Ten personal computers, used to administrate PEBL 0.10 were placed in a low traffic area of the museum to minimize noise distraction. The participant read the BCST instructions below on the computer screen while simultaneously listening to a researcher who read the instructions aloud.

You are about to take part in an experiment in which you need to categorize cards based on the pictures appearing on them. To begin, you will see four piles (press the mouse button to see the four piles). Each pile has a different number, color, and shape. You will see a series of cards and need to determine which pile each belongs to. Click on a pile with your mouse pointer to determine the pile each new card belongs in. The correct answer depends upon a rule, but you will not know what the rule is. But, we will tell you on each trial whether or not you were correct. Press the mouse button to continue. Finally, the rule may change during the task, so when it does, you should figure out what the rule is as quickly as possible and change with it. Click the mouse button to begin.

Visual feedback stating “correct” or “wrong” was provided following each trial.

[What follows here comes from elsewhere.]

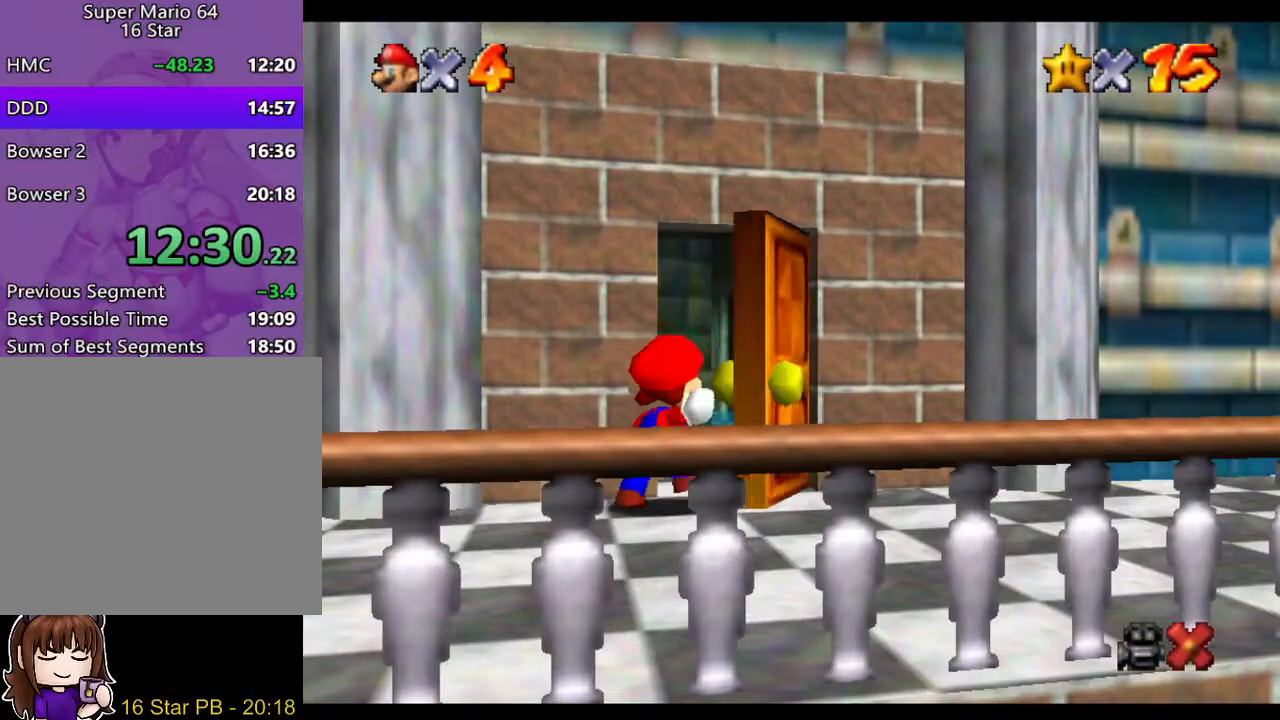
{"buttons": [], "left_stick": "up-left", "right_stick": "center", "events": []}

Selection of the starting set (color, number, or form) was randomly determined by the software. Additional information regarding the instructions, procedure and sample may be found elsewhere ([10] or http://www.youtube.com/watch?v=iJ9MAuDcF​gA ) and the BCST programming code may be found in the supplemental materials. The only interaction allowed during the test was to restate the basic card sorting principal originally given during the instructions, which is consistent with common practice [11]. Verbal consent was provided by each participant or, in the case of minors, by their parents. This strategy was chosen to maximize the confidentiality of the participants. Only after oral consent was obtained would investigators obtain demographic information. All procedures including the consent were approved by the IRB of Oregon Health and Science University (Protocol #03789).

Data Analysis

SYSTAT (Chicago, IL) version 13.0 was used to perform statistical analysis. Pearson's correlation was used for analyzing all associations. To examine the equality of the full-length and abbreviated versions of the BCST, performance on the first 64 trials were isolated for analysis. Many participants did not require all 128 trials to complete the test, with some finishing in as few as 106 trials ( M = 126.5, SD = 4.3). Correlations of the percentages of total errors, perseverative responses, perseverative errors, and categories completed within the first 64 trials and the remaining trials were also assessed. The mean and standard deviations were also calculated for these measures. Values were computed based on calculations reported by the PEBL software. It should be noted that the PEBL (Berg) criterion for perseverative responses is considerably more liberal than those outlined in the WCST administration manual (see Table S1 for an example). Nevertheless, some recently published studies have found the PEBL perseverative error measure is sensitive to acute alcohol administration [12], age [10], and, possibly, brain injury [13].

Results

Table 1 shows performance on the full-length BCST and for each half separately. The short and long versions of the BCST correlate strongly for percent total errors (r(205) = 0.87, p<.001, Figure 2A), percent perseverative responses (r(205) = 0.83, p<.001, Figure 2B), percent perseverative errors (r(205) = 0.77, p<.001, Figure 2C), and the number of categories completed (r(205) = 0.86, p<.001). No appreciable difference was found when correlations of females (r(93) = 0.80–.89, p<0.001) and males (r(110) = 0.74–.84, p<0.001) were separately examined. Similarly, when correlations were analyzed based on age, a very similar pattern was found for younger and older participants (ages 6–21: r(125) = 0.74–.83, p<.001, ages 22–74: r(78) = 0.81–.91, p<0.001).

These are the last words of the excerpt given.